I have a suite that keeps getting shut down a few times a day with the message, “database disk image is malformed”. A very similar suite that started about the same time doesn’t suffer from this problem.
One of our IT support checked the file, “~jtl548/cylc-run/u-bc711/log/db” and he says that normal sqlite3 tools do not show any problem with the file.
Can anyone suggest what might be going on and offer a possible solution?
I’ve never seen that error, sorry (maybe others have, let’s see…).
If you’re only seeing the problem in one suite, that does suggest the suite database has been corrupted. Maybe your IT support person did not try to read the entire database?

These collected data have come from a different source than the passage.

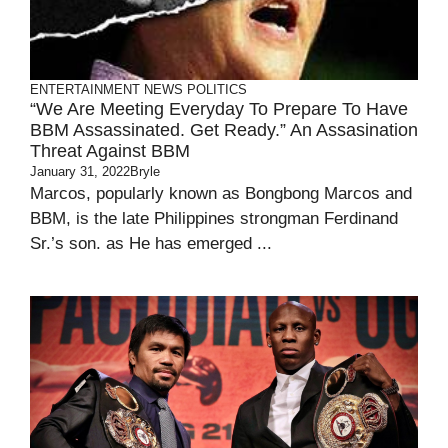
ENTERTAINMENT
NEWS
POLITICS
“We Are Meeting Everyday To Prepare To Have
BBM Assassinated. Get Ready.” An Assasination
Threat Against BBM
January 31, 2022
Bryle
Marcos, popularly known as Bongbong Marcos and
BBM, is the late Philippines strongman Ferdinand
Sr.’s son. as He has emerged ...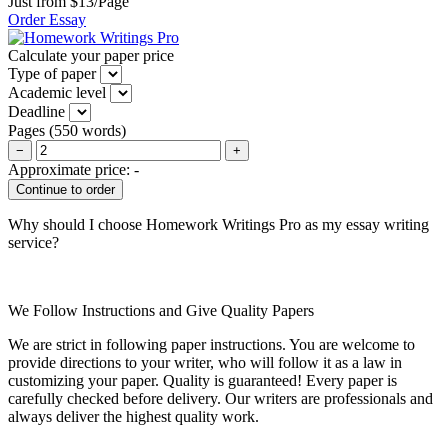
Just from $13/Page
Order Essay
Calculate your paper price
Type of paper
Academic level
Deadline
Pages
(
550 words
)
−
+
Approximate price:
-
Why should I choose Homework Writings Pro as my essay writing
service?
We Follow Instructions and Give Quality Papers
We are strict in following paper instructions. You are welcome to
provide directions to your writer, who will follow it as a law in
customizing your paper. Quality is guaranteed! Every paper is
carefully checked before delivery. Our writers are professionals and
always deliver the highest quality work.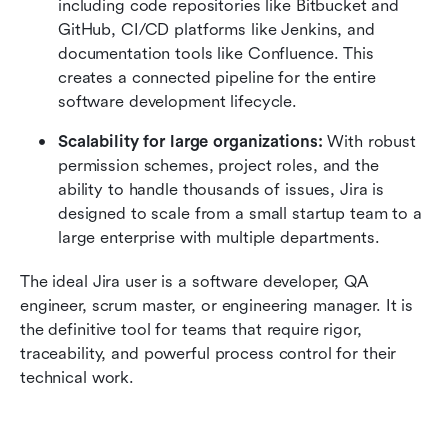
including code repositories like Bitbucket and 
GitHub, CI/CD platforms like Jenkins, and 
documentation tools like Confluence. This 
creates a connected pipeline for the entire 
software development lifecycle.
Scalability for large organizations:
 With robust 
permission schemes, project roles, and the 
ability to handle thousands of issues, Jira is 
designed to scale from a small startup team to a 
large enterprise with multiple departments.
The ideal Jira user is a software developer, QA 
engineer, scrum master, or engineering manager. It is 
the definitive tool for teams that require rigor, 
traceability, and powerful process control for their 
technical work.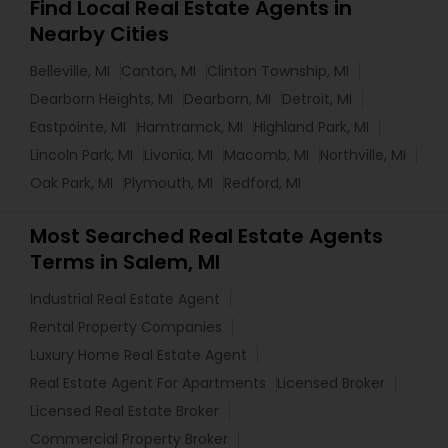
Find Local Real Estate Agents in
Nearby Cities
Belleville, MI
Canton, MI
Clinton Township, MI
Dearborn Heights, MI
Dearborn, MI
Detroit, MI
Eastpointe, MI
Hamtramck, MI
Highland Park, MI
Lincoln Park, MI
Livonia, MI
Macomb, MI
Northville, MI
Oak Park, MI
Plymouth, MI
Redford, MI
Most Searched Real Estate Agents
Terms in Salem, MI
Industrial Real Estate Agent
Rental Property Companies
Luxury Home Real Estate Agent
Real Estate Agent For Apartments
Licensed Broker
Licensed Real Estate Broker
Commercial Property Broker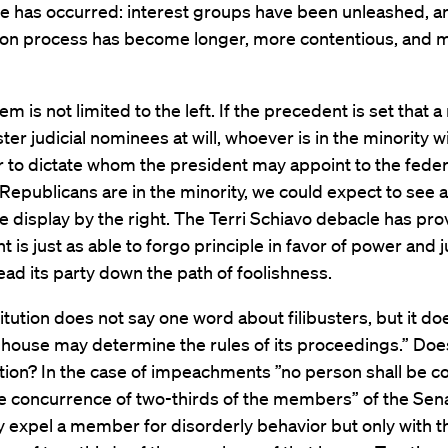
le has occurred: interest groups have been unleashed, a
ion process has become longer, more contentious, and 
m is not limited to the left. If the precedent is set that a
ster judicial nominees at will, whoever is in the minority wi
 to dictate whom the president may appoint to the feder
epublicans are in the minority, we could expect to see a
e display by the right. The Terri Schiavo debacle has pro
ht is just as able to forgo principle in favor of power and j
 lead its party down the path of foolishness.
tution does not say one word about filibusters, but it do
 house may determine the rules of its proceedings.” Doe
tion? In the case of impeachments ”no person shall be c
e concurrence of two-thirds of the members” of the Sena
 expel a member for disorderly behavior but only with t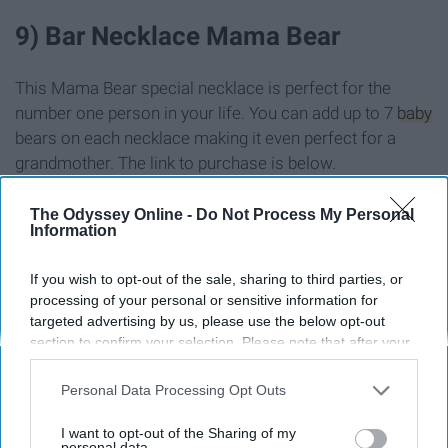
9) Bar Necklace Mama Bear
This Mama Bear special necklace is perfect for the
number one person in your life. You can add up to 7
baby
bears on each necklace making it even perfect for a
grandmother. The link to purchase is below.
Link:
https://www.etsy.com/listing/278664900/bar-
necklac...
The Odyssey Online -
Do Not Process My Personal
Information
If you wish to opt-out of the sale, sharing to third parties, or
processing of your personal or sensitive information for
targeted advertising by us, please use the below opt-out
section to confirm your selection. Please note that after your
opt-out request is processed you may continue seeing
interest-based ads based on personal information utilized by
Personal Data Processing Opt Outs
us or personal information disclosed to third parties prior to
your opt-out. You may separately opt-out of the further
I want to opt-out of the Sharing of my
disclosure of your personal information by third parties on the
personal data.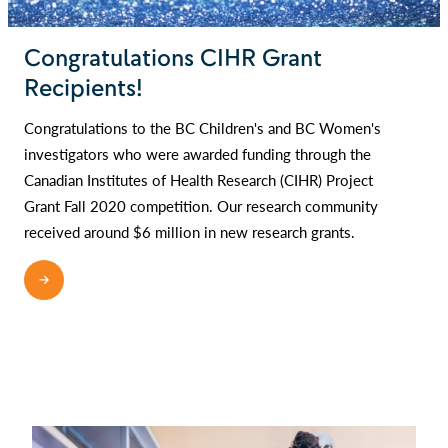
Congratulations CIHR Grant
Recipients!
Congratulations to the BC Children's and BC Women's
investigators who were awarded funding through the
Canadian Institutes of Health Research (CIHR) Project
Grant Fall 2020 competition. Our research community
received around $6 million in new research grants.
READ MORE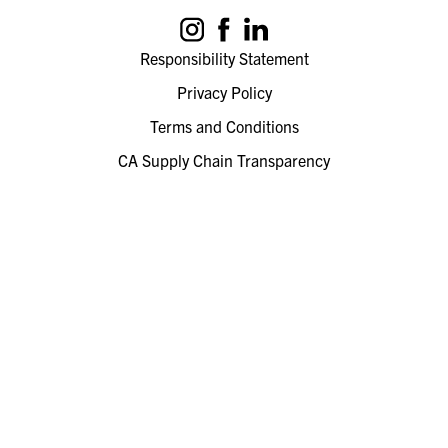
Responsibility Statement
Privacy Policy
Terms and Conditions
CA Supply Chain Transparency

I fixed the 2 databases, “~/cylc-run/u-bc711/log/db” and “~/cylc-run/u-bc711/.service/db” following the instruction on the webpage that Hilary suggested (even though sqlite3 said they were OK). The suite ran for 3 days without the “database disk image is malformed” error occurring - in the past I would hit this problem everyday. However the problem didn’t go away entirely. I hit the problem this morning.
I think I have located the cause of the “database disk image is malformed” error. It was to do with our Lustre file system. I switched to using the local disk of our server which acts as the localhost and the problem went away. I haven’t investigated exactly what aspect of the Lustre file system is causing the problem. Perhaps that’s for another day.
Hopefully this will help others who may encounter the same issue.
Thanks for the update @jinlee - that’s great (it would still be nice to know what’s going wrong if you use Lustre, but this sort of thing can be very hard to debug…).